» WHAT IS ASKED:
1. Translate this sentence from the article on food in Pandora into Spanish: "That Doner Kebab with chili sauce you ate last Friday night was probably far scarier!"
2. According to the article on food in Pandora, which Disney park is Pandora in?
3. Resume the article on food in Pandora, picking up right after its last sentence.

» EXTRACT TO READ:
──────────

“What’s With All The Foreign Muck?”

Walt Disney World Tickets , Orlando , Eating and Drinking
“What’s With All The Foreign Muck?”
By ATD’s Florida Experts, Susan and Simon Veness
From Boba Balls to Pongu Lumpia, from Tree Spores to Vein Pods, navigating the culinary scene during interplanetary travel can be daunting. But don’t let steamed pods or charred chimichurri put you off. That Doner Kebab with chili sauce you ate last Friday night was probably far scarier!

Of course, we’re talking about the food in Pandora at Disney’s Animal Kingdom, and while the names may be intimidating, the food that actually shows up on your plate most certainly isn’t. Still, you’ll want to choose wisely, because the most frightening thing about some of the options is their size (we’re looking at you, Satu’li Bowls)!

──────────

» Stored items:
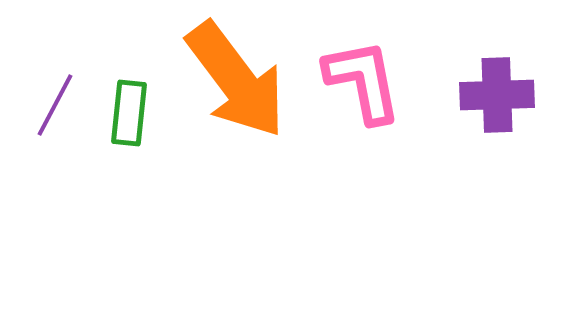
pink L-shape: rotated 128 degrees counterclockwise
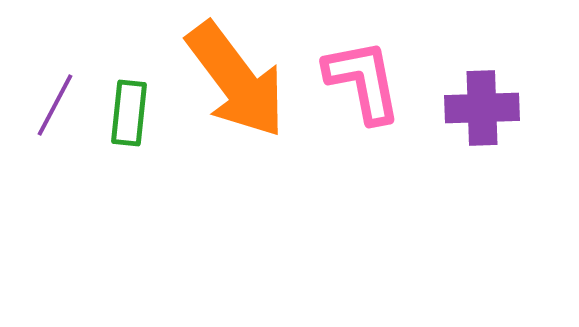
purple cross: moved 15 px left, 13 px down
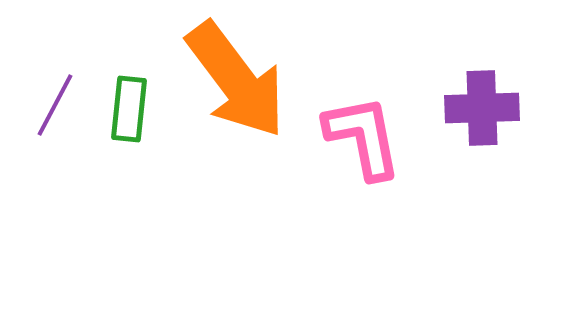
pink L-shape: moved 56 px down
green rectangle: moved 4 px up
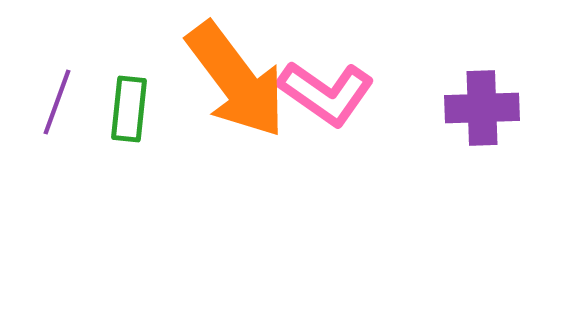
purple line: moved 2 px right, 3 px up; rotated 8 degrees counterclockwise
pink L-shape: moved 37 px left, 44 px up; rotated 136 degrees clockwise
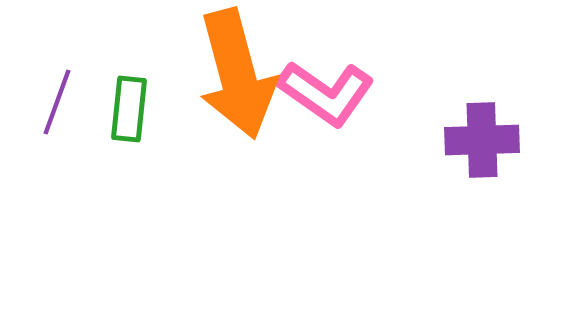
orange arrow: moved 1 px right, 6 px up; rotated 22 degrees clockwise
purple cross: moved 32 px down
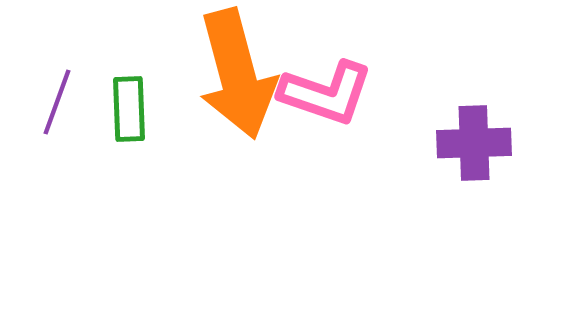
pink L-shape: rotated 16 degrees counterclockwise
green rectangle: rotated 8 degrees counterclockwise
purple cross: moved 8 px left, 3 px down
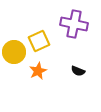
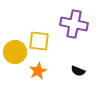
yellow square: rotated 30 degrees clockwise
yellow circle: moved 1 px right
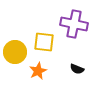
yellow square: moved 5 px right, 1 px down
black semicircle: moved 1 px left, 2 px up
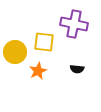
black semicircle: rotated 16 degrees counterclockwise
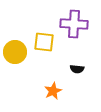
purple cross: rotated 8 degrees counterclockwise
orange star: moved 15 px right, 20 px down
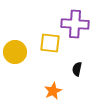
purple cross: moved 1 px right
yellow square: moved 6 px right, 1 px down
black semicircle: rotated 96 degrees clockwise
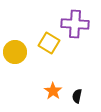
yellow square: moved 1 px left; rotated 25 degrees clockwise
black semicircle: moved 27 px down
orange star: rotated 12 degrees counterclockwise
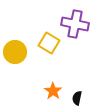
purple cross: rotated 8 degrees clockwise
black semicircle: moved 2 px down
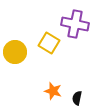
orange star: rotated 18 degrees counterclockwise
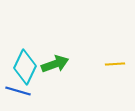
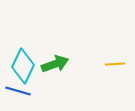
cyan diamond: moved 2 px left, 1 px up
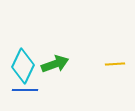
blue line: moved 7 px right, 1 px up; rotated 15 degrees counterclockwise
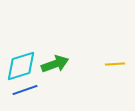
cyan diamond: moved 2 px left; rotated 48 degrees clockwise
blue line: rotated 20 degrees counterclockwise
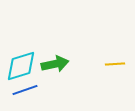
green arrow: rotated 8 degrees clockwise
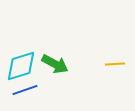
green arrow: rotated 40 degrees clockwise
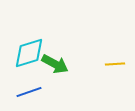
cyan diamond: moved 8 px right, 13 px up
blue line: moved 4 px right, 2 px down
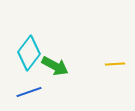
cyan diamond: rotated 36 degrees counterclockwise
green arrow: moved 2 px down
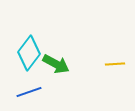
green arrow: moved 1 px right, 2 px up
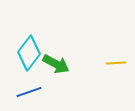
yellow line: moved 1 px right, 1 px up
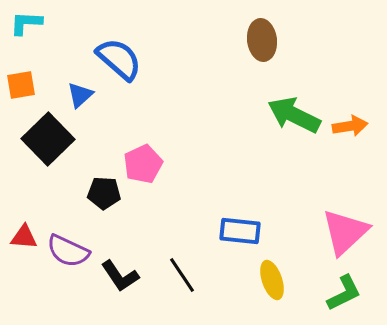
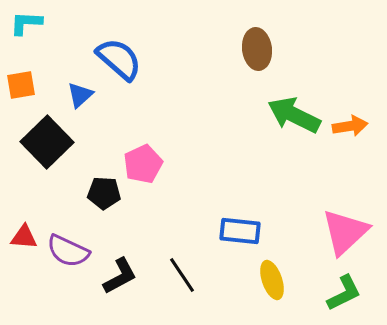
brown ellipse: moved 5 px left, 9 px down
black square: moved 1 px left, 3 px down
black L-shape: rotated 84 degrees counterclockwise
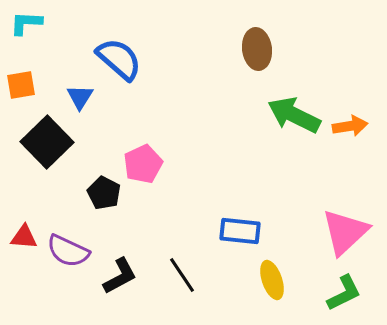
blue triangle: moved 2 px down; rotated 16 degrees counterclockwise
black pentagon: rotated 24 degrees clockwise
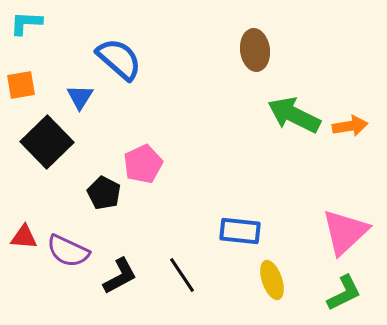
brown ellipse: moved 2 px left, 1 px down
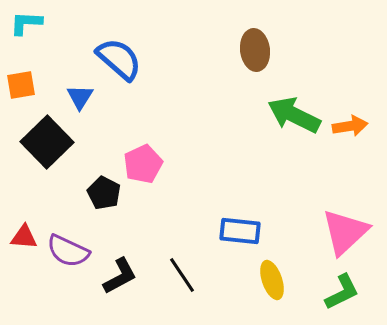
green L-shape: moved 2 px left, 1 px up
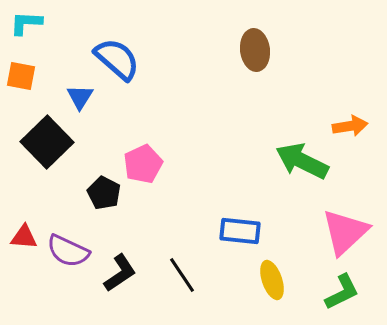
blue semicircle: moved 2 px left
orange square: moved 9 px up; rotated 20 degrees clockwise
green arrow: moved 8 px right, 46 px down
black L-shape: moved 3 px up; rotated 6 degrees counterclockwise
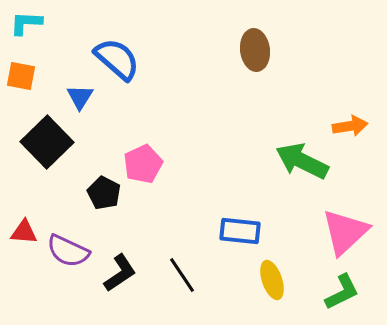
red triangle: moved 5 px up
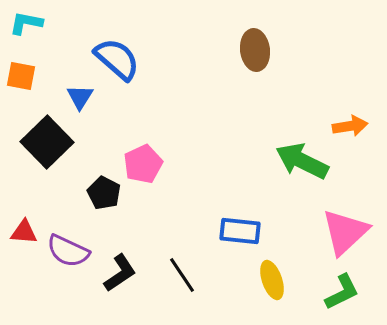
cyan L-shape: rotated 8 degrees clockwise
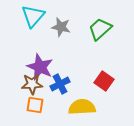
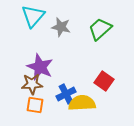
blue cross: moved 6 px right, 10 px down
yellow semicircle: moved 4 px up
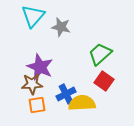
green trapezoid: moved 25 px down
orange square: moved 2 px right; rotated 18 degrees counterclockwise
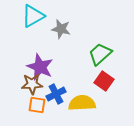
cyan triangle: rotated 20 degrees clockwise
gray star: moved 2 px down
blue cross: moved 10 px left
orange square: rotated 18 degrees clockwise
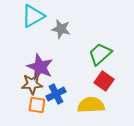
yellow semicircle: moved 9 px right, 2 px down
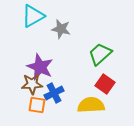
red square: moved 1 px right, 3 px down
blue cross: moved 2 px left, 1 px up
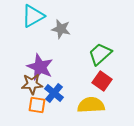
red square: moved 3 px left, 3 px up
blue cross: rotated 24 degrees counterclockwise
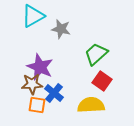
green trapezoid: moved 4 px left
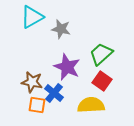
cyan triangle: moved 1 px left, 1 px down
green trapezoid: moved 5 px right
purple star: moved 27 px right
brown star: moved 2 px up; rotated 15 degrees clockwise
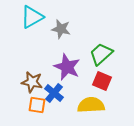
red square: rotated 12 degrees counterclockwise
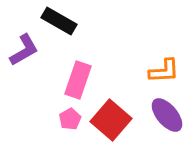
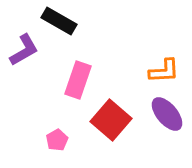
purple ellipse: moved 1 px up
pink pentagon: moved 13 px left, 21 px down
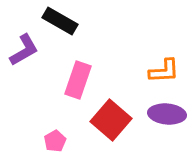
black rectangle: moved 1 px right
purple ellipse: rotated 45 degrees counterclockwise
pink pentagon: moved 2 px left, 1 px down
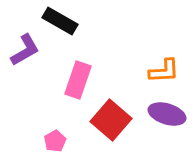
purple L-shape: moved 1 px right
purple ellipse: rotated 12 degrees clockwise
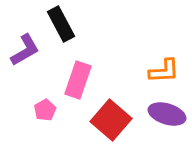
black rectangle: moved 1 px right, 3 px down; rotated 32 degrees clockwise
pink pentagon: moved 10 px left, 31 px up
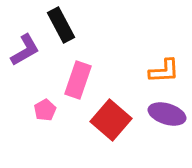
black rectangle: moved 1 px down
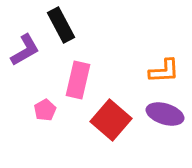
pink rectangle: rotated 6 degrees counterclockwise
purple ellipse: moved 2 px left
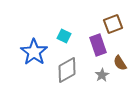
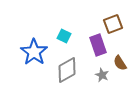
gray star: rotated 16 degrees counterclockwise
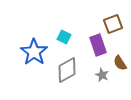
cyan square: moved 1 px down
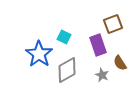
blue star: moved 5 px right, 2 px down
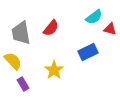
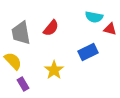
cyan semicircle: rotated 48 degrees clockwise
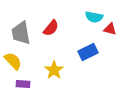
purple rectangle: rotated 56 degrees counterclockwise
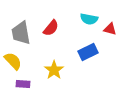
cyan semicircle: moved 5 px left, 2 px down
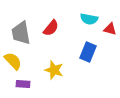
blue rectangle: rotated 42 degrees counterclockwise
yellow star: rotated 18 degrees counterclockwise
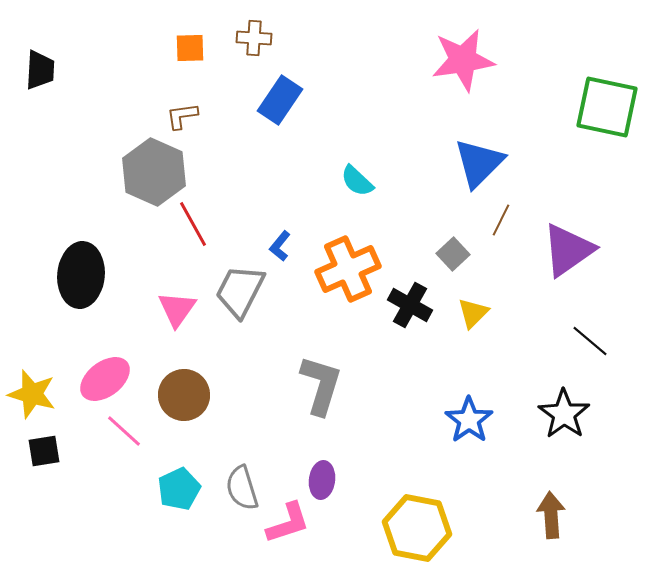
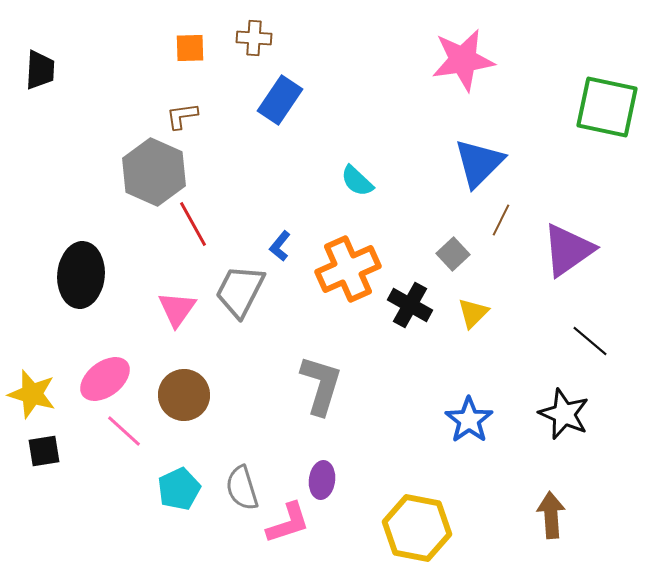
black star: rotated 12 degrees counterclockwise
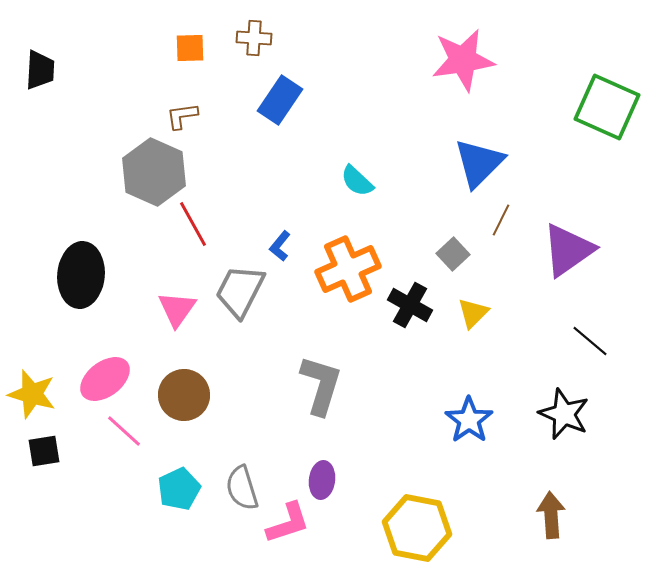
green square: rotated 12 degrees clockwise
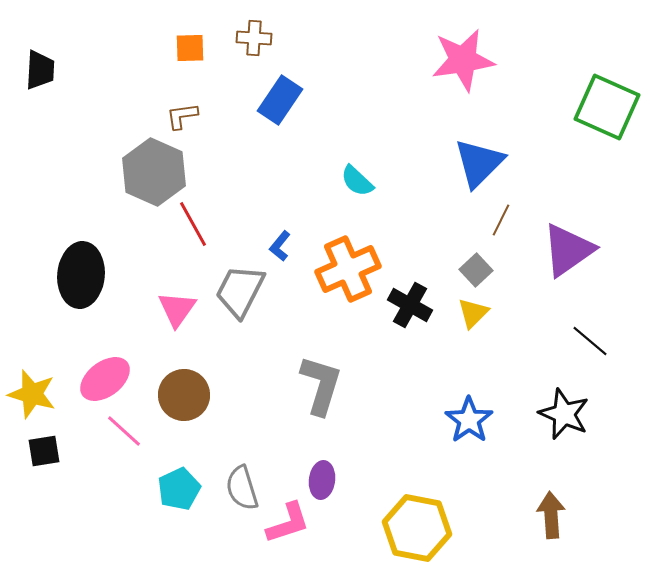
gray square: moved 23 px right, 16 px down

──────────

» RESULTS FOR THE EXERCISE:
1. ¡Ese döner kebab con salsa picante que comiste el viernes pasado por la noche probablemente era mucho más aterrador!

2. Disney's Animal Kingdom.

3.
There is only one restaurant in Pandora, and that’s the Satu’li Canteen. It’s a counter service outlet—formerly the mess hall for the now-defunct Resources Development Administration (RDA)—which has been heavily decorated with items the Na’vi indigenous people made as symbols of their culture and then donated to the canteen to display, for the education and enjoyment of visitors coming to the planet on an Alpha Centauri Expeditions eco-tour.


Sa'tuli Canteen


But before you grab a seat you’ll have to grab a meal, and that’s where the fun starts. The Na’vi, apparently, are big on choice. The most popular items visitors tuck into are the Create-Your-Own Satu’li Bowls. It quickly becomes obvious that the Na’vi are either sticklers for instructions, or they got tired of repeating the same thing over and over to guests who are new to the concept of ‘create your own’, because the menu walks visitors through the selection process, step by step.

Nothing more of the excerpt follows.